Change values to missing in a column

So I have been trying to wrap my head around how to set a value to missing with an IF ELSE statement… It seems like this should be an easy way to do it:

df= @chain df begin
@transform :x= begin 
        if :x != 0
            :x
            else missing
        end
    end
end

but the results are unchanged:


168779-element Vector{Int64}:
 20220810
 20220810
 20220810
 20220810
 20220810
 20220810
 20220810
 20220810
 20220810
 20220810
 20220810
 20220810
 20220810
        ⋮
        0
        0
        0
        0
        0
        0
        0
        0
        0
        0
        0
 20220705

Ultimately I need those zeros to be missing so I can run:

df.x= Dates.Date.(string.(df.x), dateformat"yyyymmdd")

but I can’t with value 0 - however with a missing I can just add a passmissing(x) in addition to the string()

OR is there an easier way altogether that I just haven’t seen yet?

Why do you need all those machinery, could you not just do

ifelse.(df.x .== 0, missing, Date.(string.(df.x), dateformat"yyyymmdd"))

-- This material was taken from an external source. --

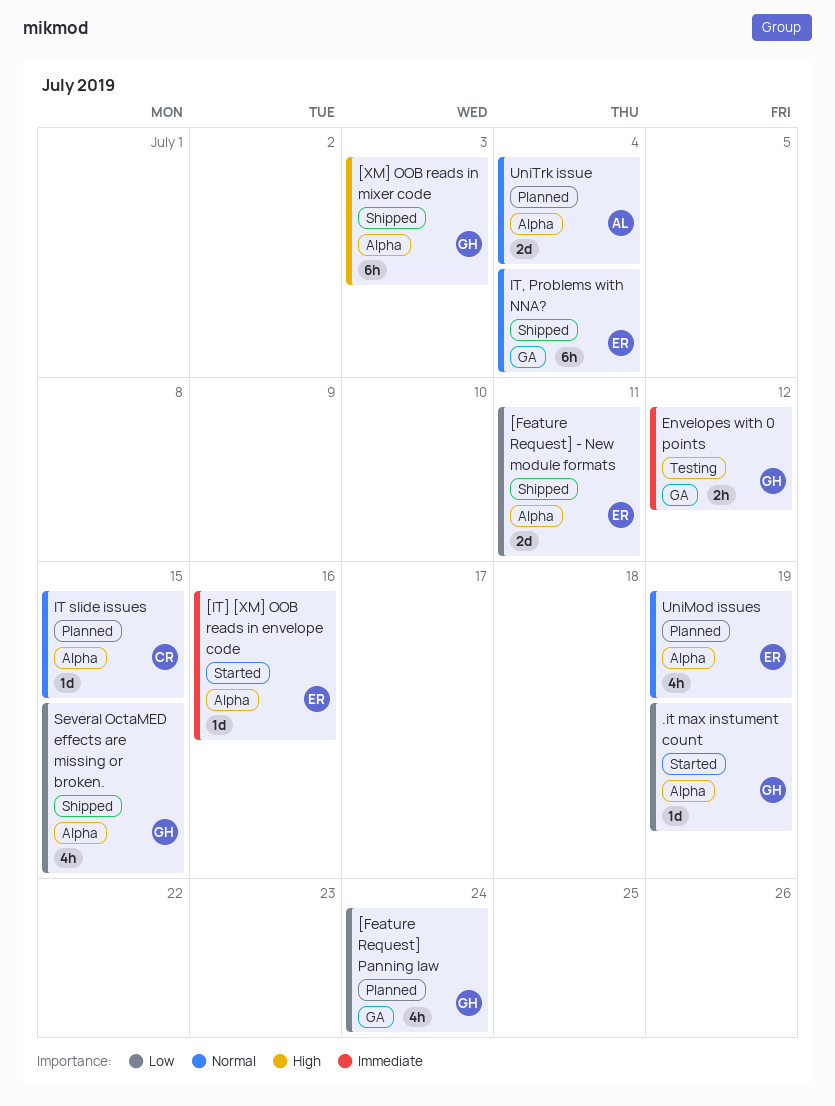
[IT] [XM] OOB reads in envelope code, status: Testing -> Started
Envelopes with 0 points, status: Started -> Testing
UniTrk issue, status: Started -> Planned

(btw if performance matters you can probably do better by using digits of your Int to directly construct the date rather than allocating a string and then parsing that)

1 Like

hmm this gave me:

LoadError: ArgumentError: Unable to parse date time. Expected directive DatePart(yyyy) at char 1

You should use macro @byrow,

julia> df= @chain df begin
       @transform @byrow :x= begin
               if :x != 0
                   :x
                   else missing
               end
           end
       end

The easyway to do this is

@transform df  @byrow :x = ifelse(:x == 0, missing, :x)
1 Like

or with @rtransform the @byrow part is not needed.

3 Likes

Great. Thanks.

@rtransform! df :x = ifelse(:a == 0, missing, :x)
3 Likes

Do you mean something like this or is there some function that does the transformation directly?

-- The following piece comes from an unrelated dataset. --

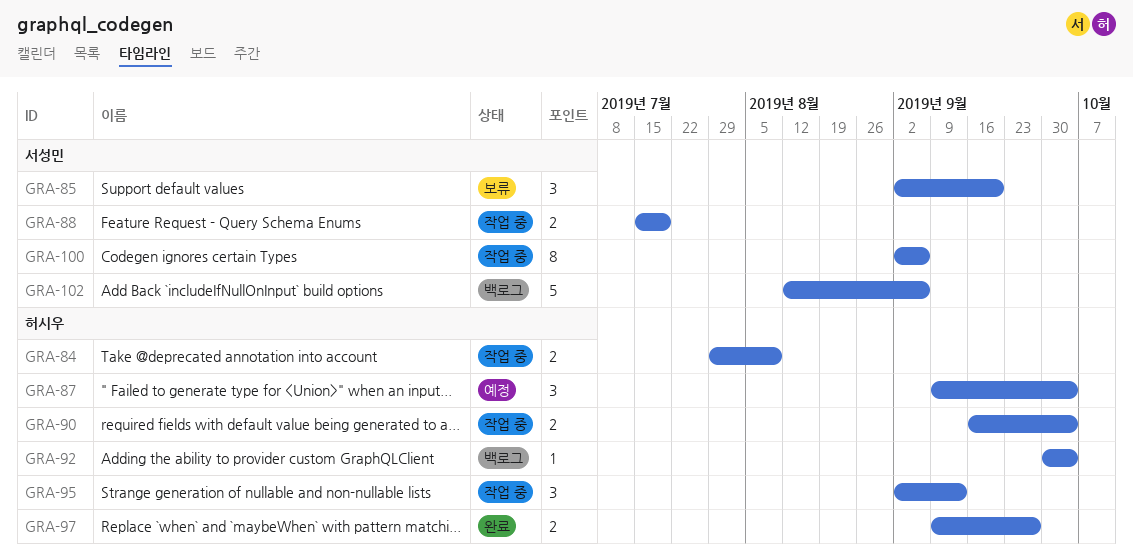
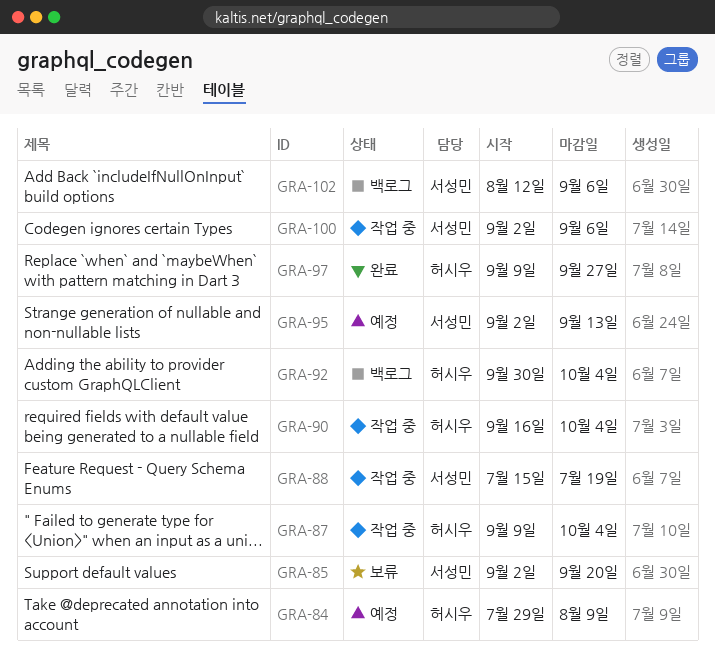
GRA-84, status: 작업 중 -> 예정
GRA-87, status: 예정 -> 작업 중
GRA-95, status: 작업 중 -> 예정
GRA-95, owner: 허시우 -> 서성민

df.date= datefromint.(df.x)


function datefromint(d::Int)
    if d!=0
    Date(div(d,10^4),div(rem(d,10^4),10^2),rem(d,10^2))
    else
        missing
    end
end

But the most important reason why I intervened is to ask for clarification on the functioning of the ifelse function


df.date= map(d->ifelse(d!=0, datefromint(d),missing), df.x)

datefromint(d::Int)=Date(div(d,10^4),div(rem(d,10^4),10^2),rem(d,10^2))

It seems that ifelse evaluates the datefromint function even if d == 0.
I wonder if this is the case in general, that is, if ifelse evaluates both the “then” and “else” conditions before the return?
But it is more likely that there is something (or more than something) that he did not understand.

You can still use the ternary notation.

@rtransform! df :x = :a == 0 ? missing : :x
1 Like

Thanks, it should be

@rtransform! df :x = :a == 0 ? missing : :x
2 Likes

You can also use replace! just like Stata. I like this way.

replace!(df.x, 0=>missing)